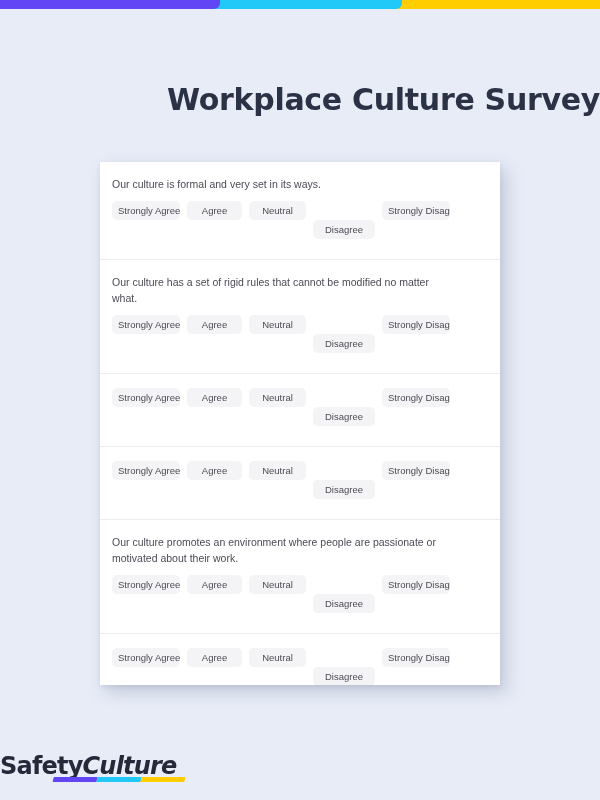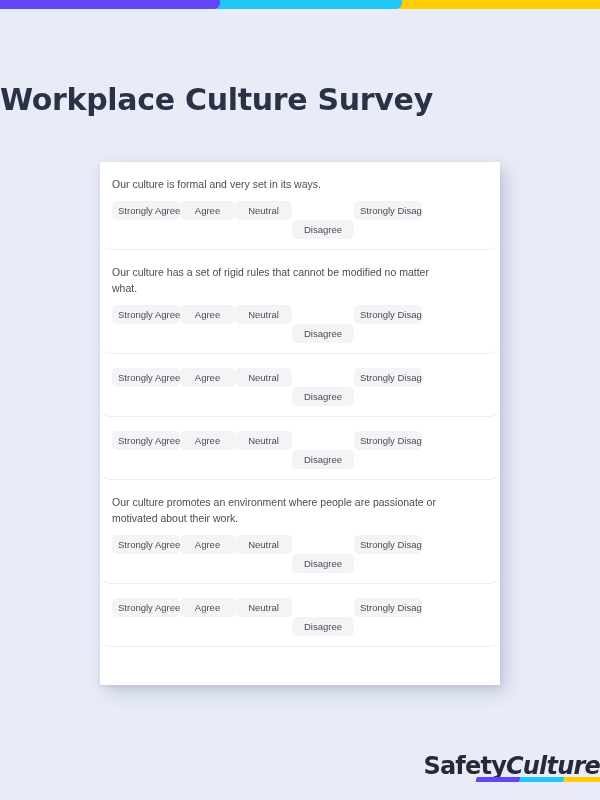"Workplace Culture Survey" .page-title { text-align: left -> right }
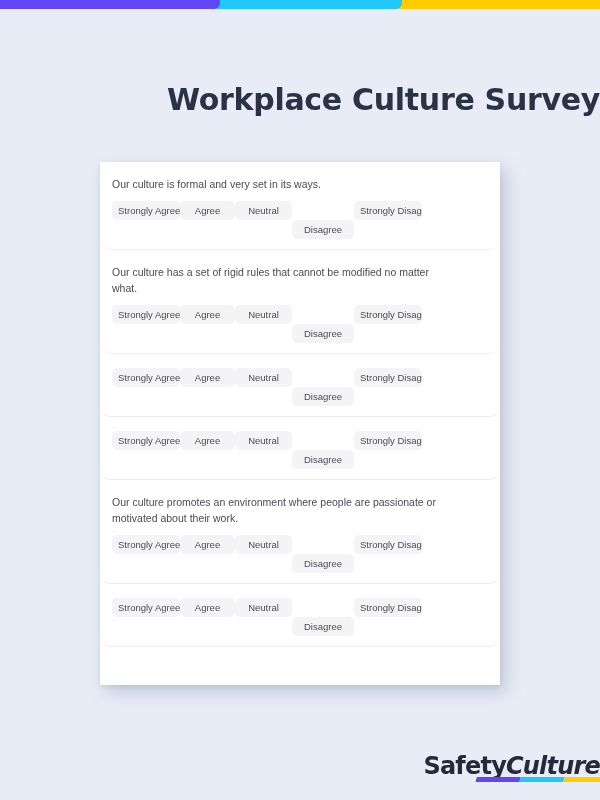"Our culture is formal and" .question-block { border-radius: 10px -> none; padding: 14px 12px 10px 12px -> 14px 12px 20px 12px }
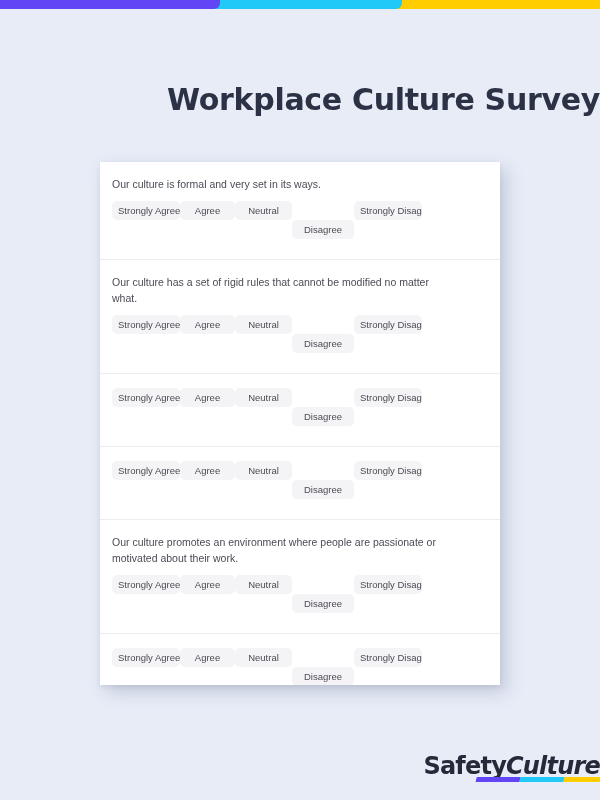"Strongly Agree" .options-row { gap: none -> 7px }
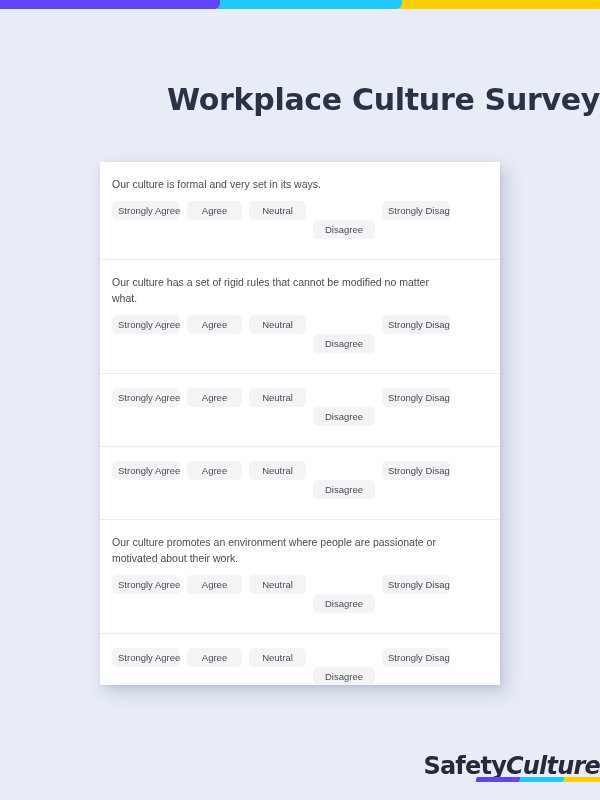"SafetyCulture" .footer-logo { text-align: right -> left }
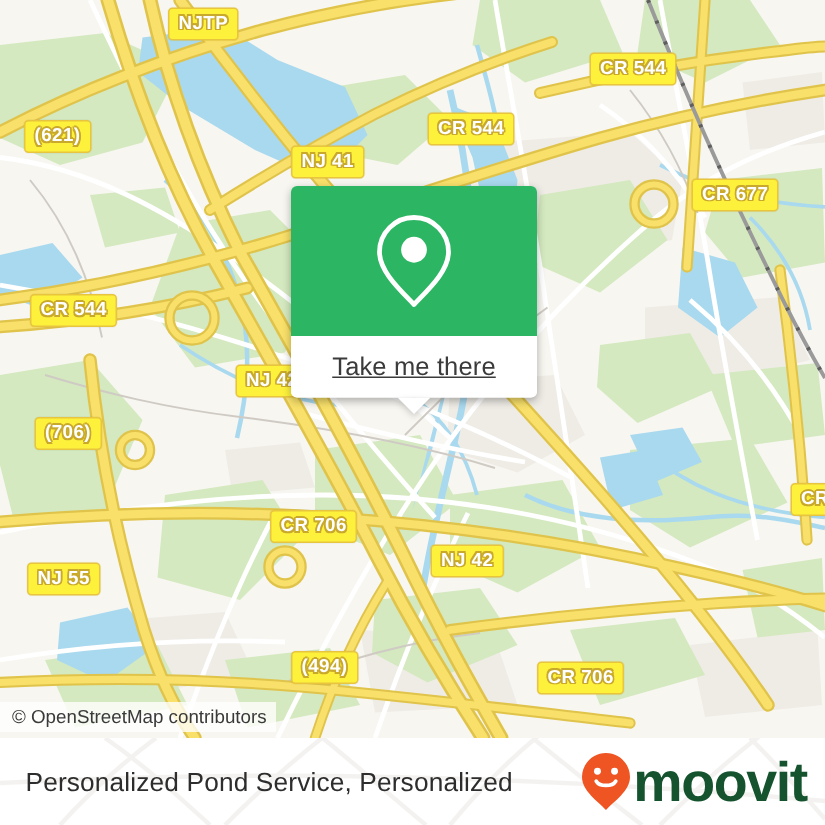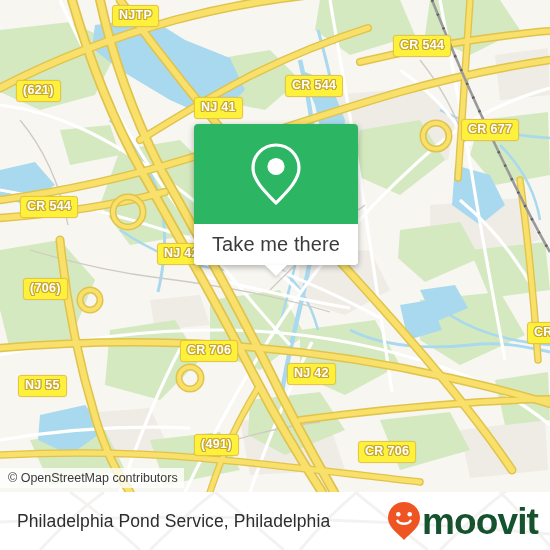"Take me there" #popup-cta { font-size: 20px -> 17px; text-decoration: none -> underline }
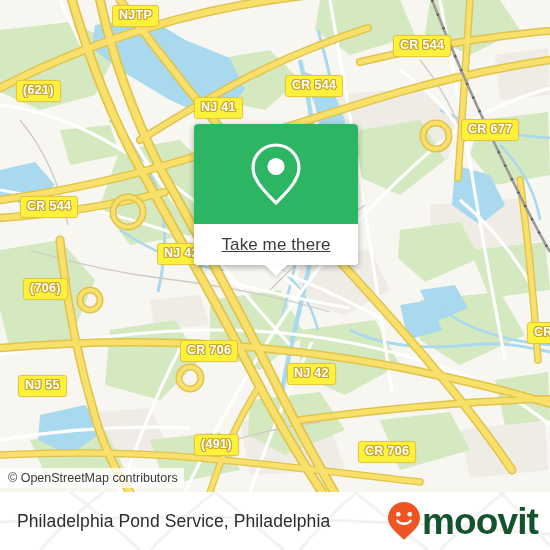"(491)" div.shield { text: 491 -> 494 }
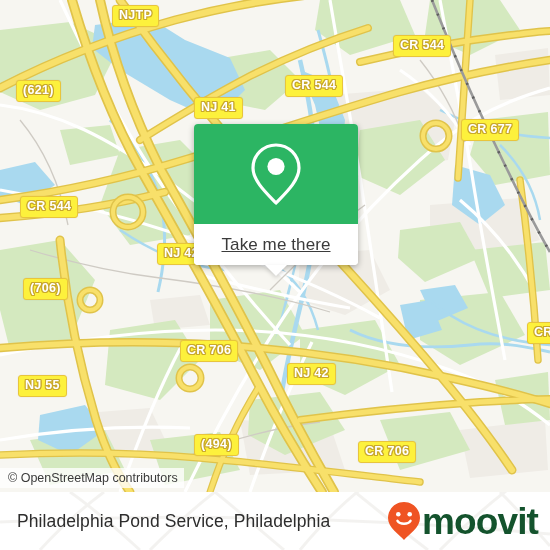"Philadelphia Pond Service, Philadelphia" div { text: Philadelphia Pond Service, Philadelphia -> Personalized Pond Service, Personalized }
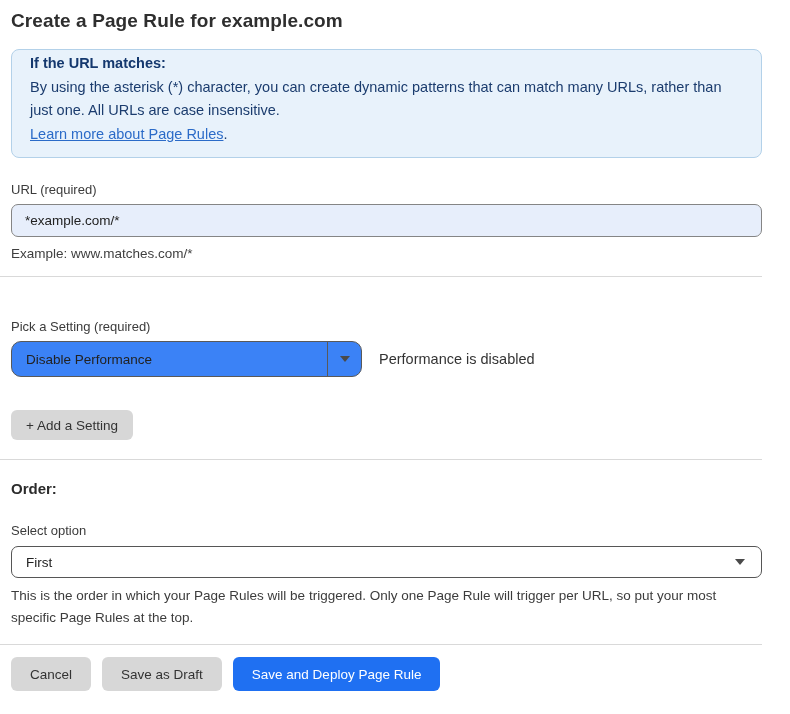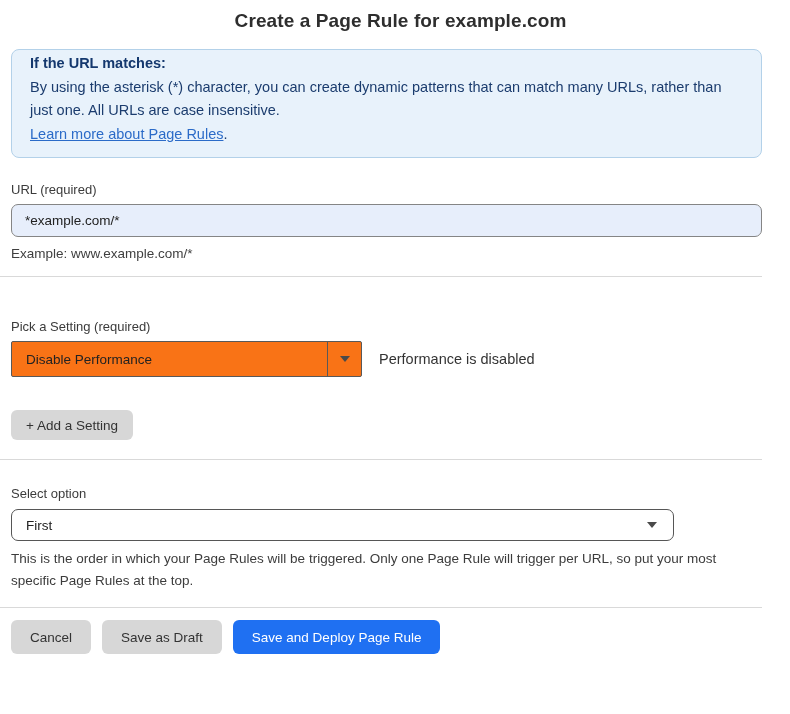"Create a Page Rule for" .page-title { text-align: center -> none }
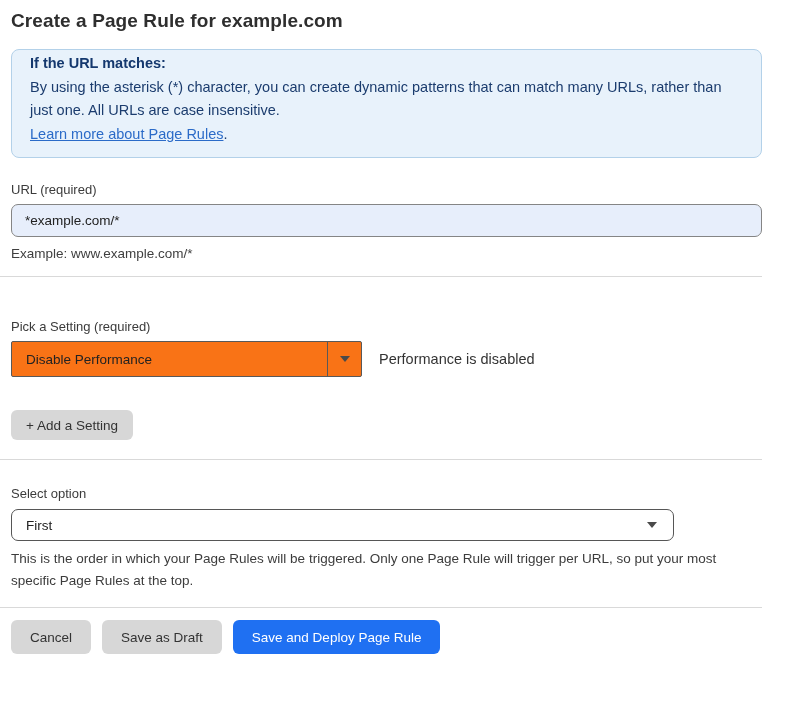"Example: www.example.com/*" div.example-text { text: www.example.com/ -> www.matches.com/ }
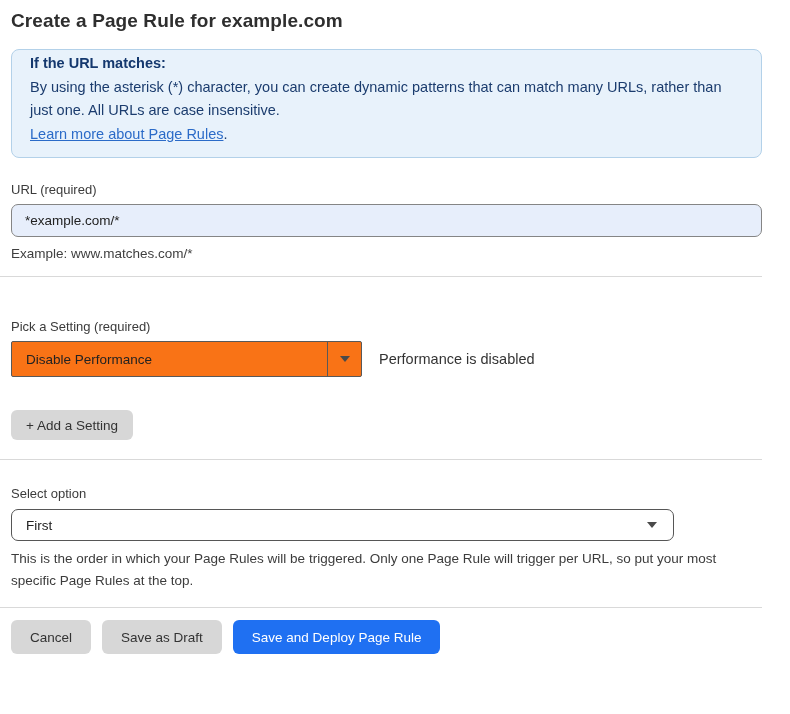"Disable Performance" .setting-select { background: #f97316 -> #3b82f6; border-radius: 2px -> 10px }
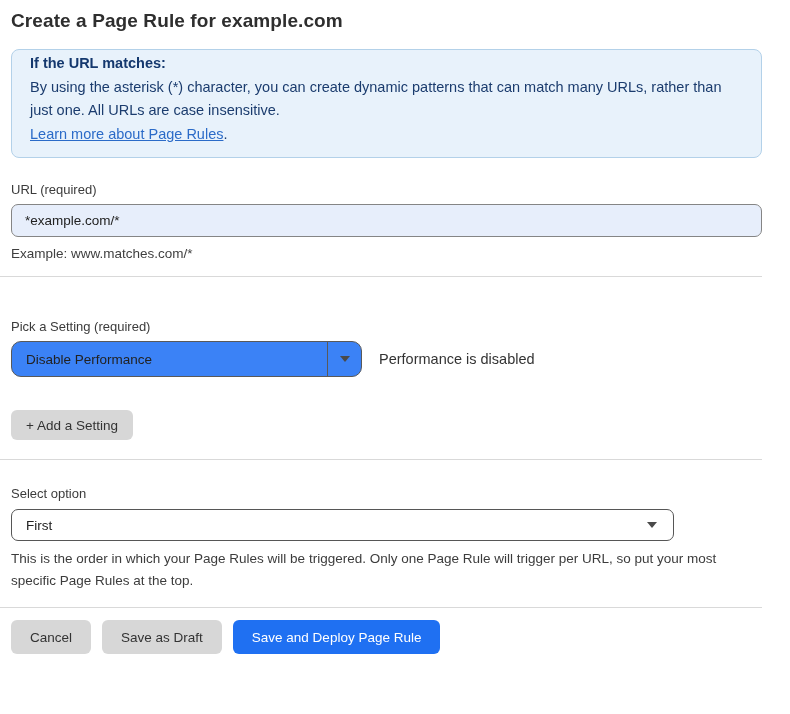"Order:" div.section-heading { html: none -> <div>Order:</div> }
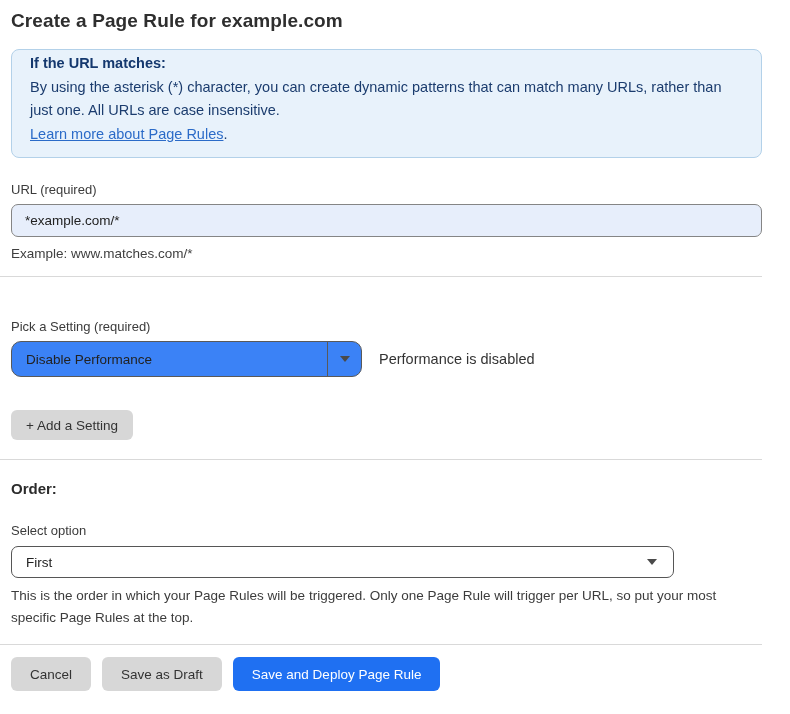"First" .order-select { width: 663px -> 751px }
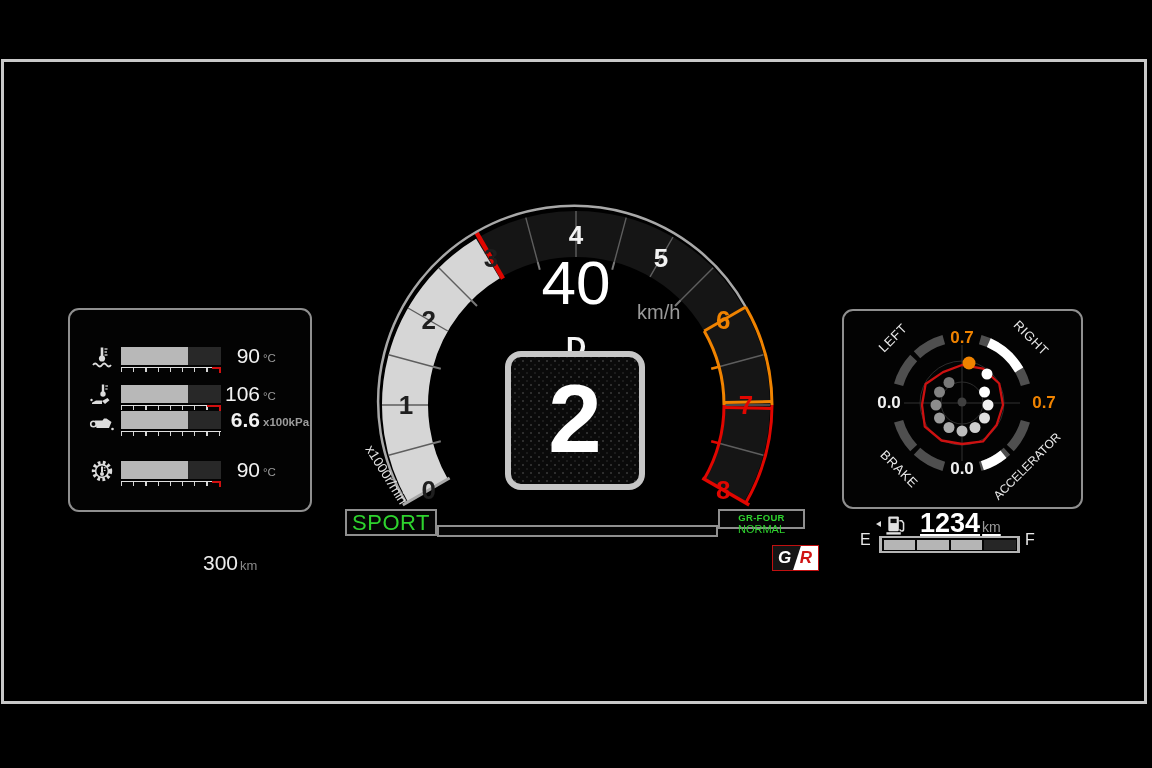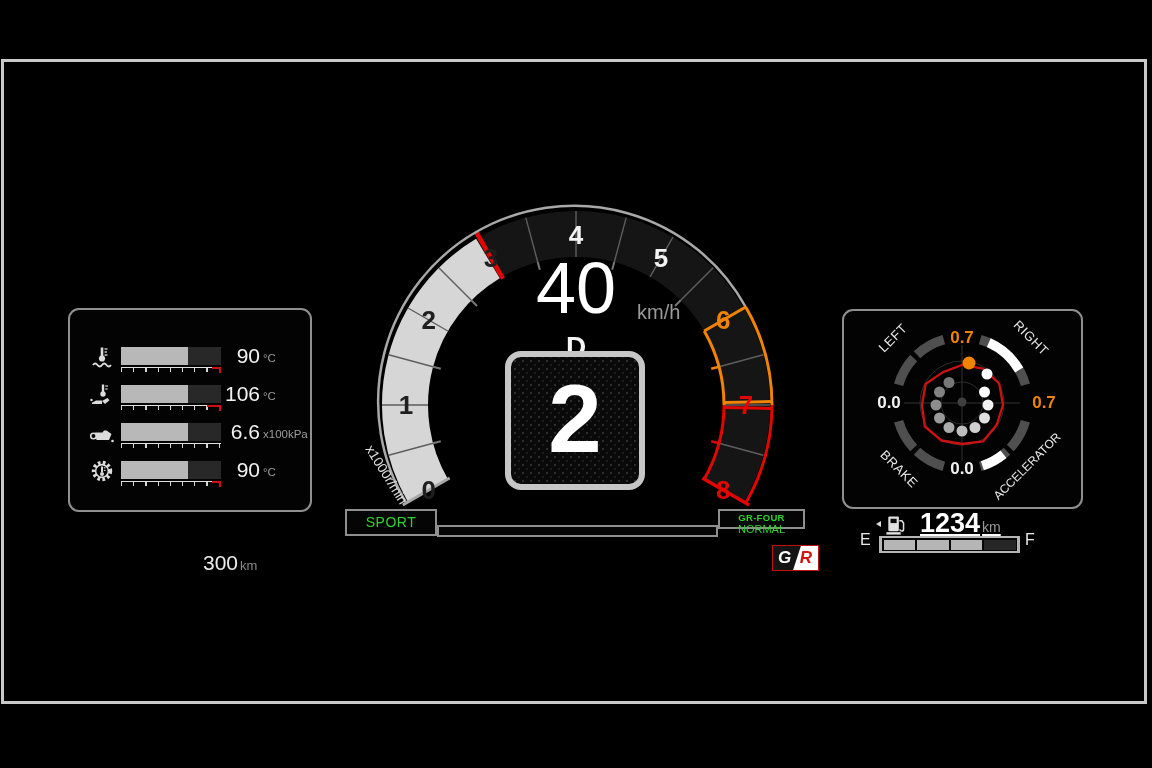"40" #speed { font-size: 72px -> 62px }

======

▶ [WORK TO BE COMPLETED]:
All lines from the one containing "font-size: 20px ->" through the final line of the records are to be retyped exactly; no other lines and no pictures are to be included.

▶ [EXPECTED ANSWER]:
"Take me there" #popup-cta { font-size: 20px -> 17px; text-decoration: none -> underline }
"(491)" div.shield { text: 491 -> 494 }
"Philadelphia Pond Service, Philadelphia" div { text: Philadelphia Pond Service, Philadelphia -> Personalized Pond Service, Personalized }
"Create a Page Rule for" .page-title { text-align: center -> none }
"Example: www.example.com/*" div.example-text { text: www.example.com/ -> www.matches.com/ }
"Disable Performance" .setting-select { background: #f97316 -> #3b82f6; border-radius: 2px -> 10px }
"Order:" div.section-heading { html: none -> <div>Order:</div> }
"First" .order-select { width: 663px -> 751px }
"40" #speed { font-size: 72px -> 62px }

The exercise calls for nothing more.